There are a couple of ways venues can make up for the loss of single game seats.

AmericanAirlines Arena has standing-room platforms at the top of the 400-level that can increase capacity due to demand. There are also platforms for disabled viewers, which have the ability to flip into two rows of seats, but only if ADA regulations have already been met. 

“Even though the building capacity diminishes slightly, it’s not drastic. The energy and volume of cheering fans is like five times louder than during the regular season, so you truly don’t miss the seats because the fans make up for it,” said Stone. “We also don’t feel it in our ancillary revenue either.”

“Fortunately for us, people like to eat, drink and buy retail during the championship, so those numbers all go up,” she added. Attendance for this year’s NBA Finals at AmericanAirlines Arena has been above 19,000.

Paquette called accommodating the media influx during the Finals a “massive endeavor,” but said the exposure is great for the team, the building and the city.

During away games of the Finals, both venues host viewing parties. AT&T Center welcomed 7,000 fans during the first game of the finals and 12,000 during the second viewing party. The facility required a ticket to attend the event, but tickets were free through giveaways by sponsors or at the facility.

AmericanAirlines Arena calls its viewing parties ‘road rallies,’ which bring in about 8,000-10,000 attendees. During the Eastern Conference Finals, tickets for the road rallies cost $2 each, which increased to $5 during the Finals.
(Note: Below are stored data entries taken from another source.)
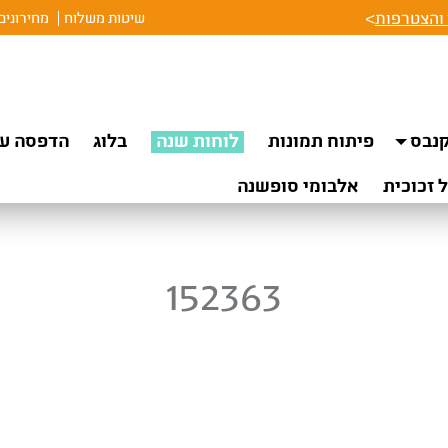
והצטרפות
>
שיטות משלוח
מחירונים
נבס
פיתוח תמונות
לוחות שנה
בלוג
הדפסה על
 זכוכית
אלבומי סופשנה
152363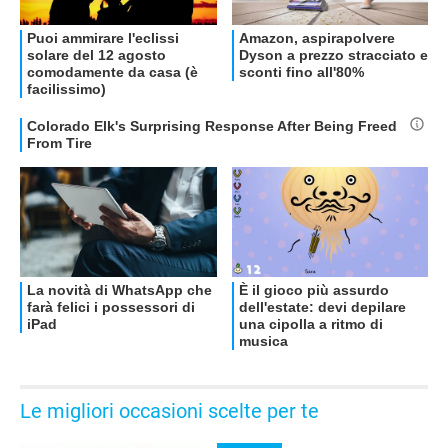
Le migliori occasioni scelte per te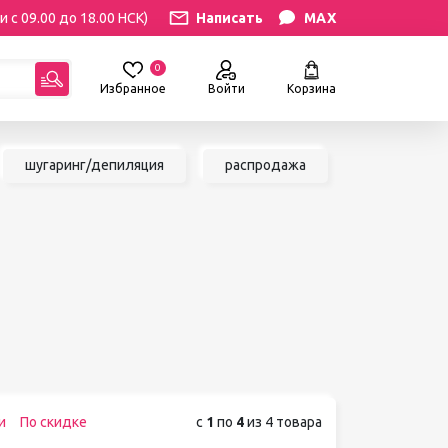
и с 09.00 до 18.00 НСК)
Написать
MAX
0
Избранное
Войти
Корзина
гориям:
шугаринг/депиляция
распродажа
РЕСНИЦ
УХОД
атериалы
Уход за бровями и ресницами
ресниц
Уход за руками и ногами
Уход за лицом и телом
ИЛЯЦИЯ
АКСЕССУАРЫ
ии
Вазы и цветы
иалы для
Декор для дома
Шкатулки
сле
и
По скидке
с
1
по
4
из 4 товара
БРЕНДЫ
ринга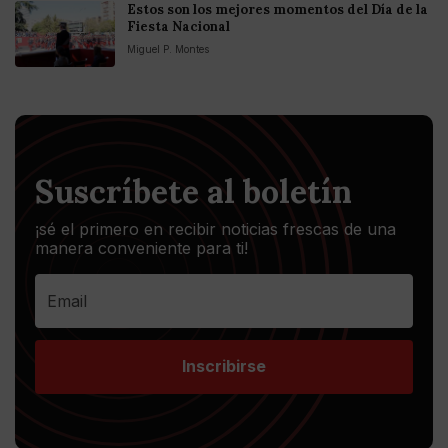
Estos son los mejores momentos del Día de la
Fiesta Nacional
Miguel P. Montes
Suscríbete al boletín
¡sé el primero en recibir noticias frescas de una
manera conveniente para ti!
Inscribirse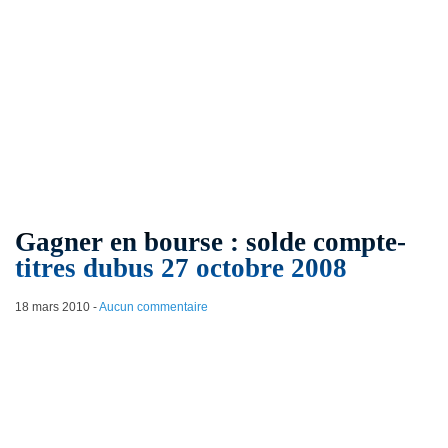
Gagner en bourse : solde compte-
titres dubus 27 octobre 2008
18 mars 2010
-
Aucun commentaire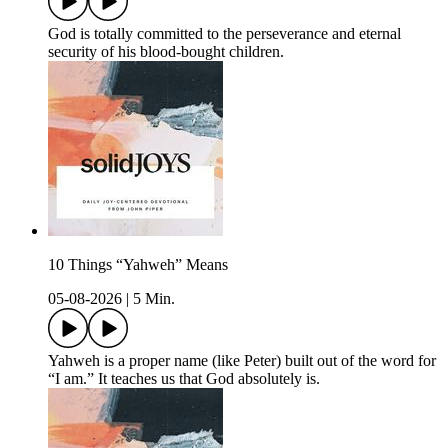
God is totally committed to the perseverance and eternal
security of his blood-bought children.
10 Things “Yahweh” Means
05-08-2026
|
5 Min.
Yahweh is a proper name (like Peter) built out of the word for
“I am.” It teaches us that God absolutely is.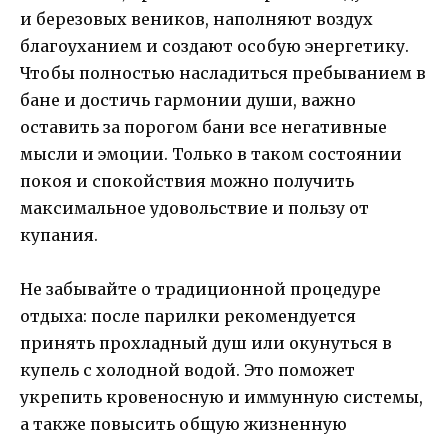
и березовых веников, наполняют воздух
благоуханием и создают особую энергетику.
Чтобы полностью насладиться пребыванием в
бане и достичь гармонии души, важно
оставить за порогом бани все негативные
мысли и эмоции. Только в таком состоянии
покоя и спокойствия можно получить
максимальное удовольствие и пользу от
купания.
Не забывайте о традиционной процедуре
отдыха: после парилки рекомендуется
принять прохладный душ или окунуться в
купель с холодной водой. Это поможет
укрепить кровеносную и иммунную системы,
а также повысить общую жизненную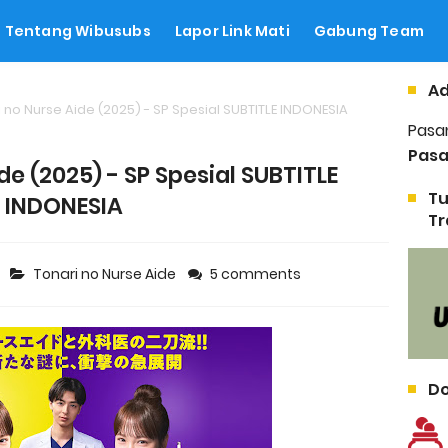
Tentang Wibusubs
Lapor Link Mati
Gabung Team
Ad
 no Nurse Aide (2025) - SP Spesial SUBTITLE INDONESIA
Pasa
Pasa
de (2025) - SP Spesial SUBTITLE
Tu
INDONESIA
Tr
5
Tonari no Nurse Aide
5 comments
Do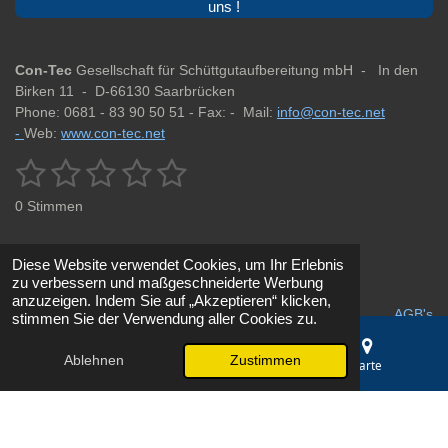
uns !
Con-Tec
Gesellschaft für Schüttgutaufbereitung mbH -
In den
Birken 11 -
D-66130 Saarbrücken
Phone: 0681 - 83 90 50 51 -
Fax: -
Mail:
info@con-tec.net
-
Web:
www.con-tec.net
1
2
3
4
5
B
B
e
e
S
S
S
S
S
w
0 Stimmen
w
e
t
t
t
t
t
r
e
t
r
e
e
e
e
e
u
Diese Website verwendet Cookies, um Ihr Erlebnis
t
n
zu verbessern und maßgeschneiderte Werbung
r
r
r
r
r
u
Impressum
g
Datenschutz
anzuzeigen. Indem Sie auf „Akzeptieren“ klicken,
a
n
AGB's
stimmen Sie der Verwendung aller Cookies zu.
n
n
n
n
n
b
g
s
e
e
e
e
:
e
Ablehnen
Zustimmen
© 2025 - 2026 Fördertechnik & Siebanlagen Saarbrücken | Con-
E-Mail
Telefon
Karte
n
0
Tec GmbH
d
S
e
Mit Unterstützung von
Webador
t
n
e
“We want the community to be able to come in and enjoy it,” said Stone. “This is an opportunity for the everyday fan and families that maybe couldn’t afford game tickets but still want to have the venue experience.”
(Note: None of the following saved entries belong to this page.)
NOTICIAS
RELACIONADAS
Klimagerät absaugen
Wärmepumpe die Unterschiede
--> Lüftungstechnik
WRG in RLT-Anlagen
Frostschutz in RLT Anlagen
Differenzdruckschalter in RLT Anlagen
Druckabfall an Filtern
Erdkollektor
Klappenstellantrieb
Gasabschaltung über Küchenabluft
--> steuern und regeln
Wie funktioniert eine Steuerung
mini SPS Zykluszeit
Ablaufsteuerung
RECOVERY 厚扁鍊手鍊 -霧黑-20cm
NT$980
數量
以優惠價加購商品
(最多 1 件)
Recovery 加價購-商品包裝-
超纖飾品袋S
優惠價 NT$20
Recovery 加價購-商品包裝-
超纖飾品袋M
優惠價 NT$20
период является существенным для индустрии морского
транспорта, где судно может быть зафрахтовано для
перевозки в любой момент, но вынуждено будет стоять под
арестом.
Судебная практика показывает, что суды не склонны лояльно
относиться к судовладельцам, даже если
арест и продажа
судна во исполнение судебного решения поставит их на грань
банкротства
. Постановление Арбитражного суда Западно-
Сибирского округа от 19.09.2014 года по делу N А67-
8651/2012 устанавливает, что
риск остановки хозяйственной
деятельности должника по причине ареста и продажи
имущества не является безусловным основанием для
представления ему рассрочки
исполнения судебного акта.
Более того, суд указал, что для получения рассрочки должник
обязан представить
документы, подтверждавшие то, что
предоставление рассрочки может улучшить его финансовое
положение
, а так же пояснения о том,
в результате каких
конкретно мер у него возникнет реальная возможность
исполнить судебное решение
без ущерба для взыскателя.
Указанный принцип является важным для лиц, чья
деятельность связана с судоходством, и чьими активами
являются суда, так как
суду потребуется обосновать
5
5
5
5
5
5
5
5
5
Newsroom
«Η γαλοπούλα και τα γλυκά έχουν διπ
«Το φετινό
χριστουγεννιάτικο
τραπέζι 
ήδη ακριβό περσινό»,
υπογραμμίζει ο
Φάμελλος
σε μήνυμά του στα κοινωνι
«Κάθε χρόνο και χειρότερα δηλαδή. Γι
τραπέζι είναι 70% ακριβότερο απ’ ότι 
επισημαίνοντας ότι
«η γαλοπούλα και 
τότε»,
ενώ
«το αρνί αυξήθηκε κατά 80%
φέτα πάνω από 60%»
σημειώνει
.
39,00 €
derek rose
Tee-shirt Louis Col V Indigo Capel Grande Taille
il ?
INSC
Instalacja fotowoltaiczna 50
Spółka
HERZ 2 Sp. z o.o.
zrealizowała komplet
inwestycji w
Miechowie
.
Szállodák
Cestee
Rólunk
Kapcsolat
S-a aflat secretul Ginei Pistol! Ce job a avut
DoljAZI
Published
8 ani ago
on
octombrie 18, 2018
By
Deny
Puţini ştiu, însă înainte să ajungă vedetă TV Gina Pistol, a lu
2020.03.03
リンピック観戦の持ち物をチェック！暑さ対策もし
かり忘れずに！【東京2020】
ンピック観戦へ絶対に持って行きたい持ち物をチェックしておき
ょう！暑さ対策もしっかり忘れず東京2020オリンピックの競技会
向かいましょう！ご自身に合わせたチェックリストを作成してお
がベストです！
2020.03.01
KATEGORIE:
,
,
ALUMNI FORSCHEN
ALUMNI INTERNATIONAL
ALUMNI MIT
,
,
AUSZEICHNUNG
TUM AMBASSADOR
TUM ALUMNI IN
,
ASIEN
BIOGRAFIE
The marketing department brings out entertainment during the road rallies, and doors open an hour before the game is broadcast. The events are a good deal for the venue, too, which opens regular concessions areas — but not premium areas like suites and loges — and makes about 50 percent of the F&B revenue of a normal game.

Security for the road rallies is the same procedure as during a normal finals game, where everybody gets wanded and everyone’s bag gets checked.
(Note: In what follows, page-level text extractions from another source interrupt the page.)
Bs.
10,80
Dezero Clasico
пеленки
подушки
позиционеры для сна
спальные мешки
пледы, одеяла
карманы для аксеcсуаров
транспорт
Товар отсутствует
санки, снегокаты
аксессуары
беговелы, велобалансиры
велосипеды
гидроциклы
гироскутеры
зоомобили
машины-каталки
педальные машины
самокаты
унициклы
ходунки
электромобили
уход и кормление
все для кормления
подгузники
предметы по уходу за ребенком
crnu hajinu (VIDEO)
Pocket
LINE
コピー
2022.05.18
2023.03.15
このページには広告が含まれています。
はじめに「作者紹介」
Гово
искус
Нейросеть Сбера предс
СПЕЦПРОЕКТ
“Any time you have a large crowd, the responsibility is the safety and security of the people, first and foremost,” said Stone. “The money and the good time is secondary to a safe and secure event for everybody.”

The NBA Finals currently stand with the Spurs in the lead, two games to one. The next game is in San Antonio, June 13, and the first team to win four games will be named the NBA Finals Champions.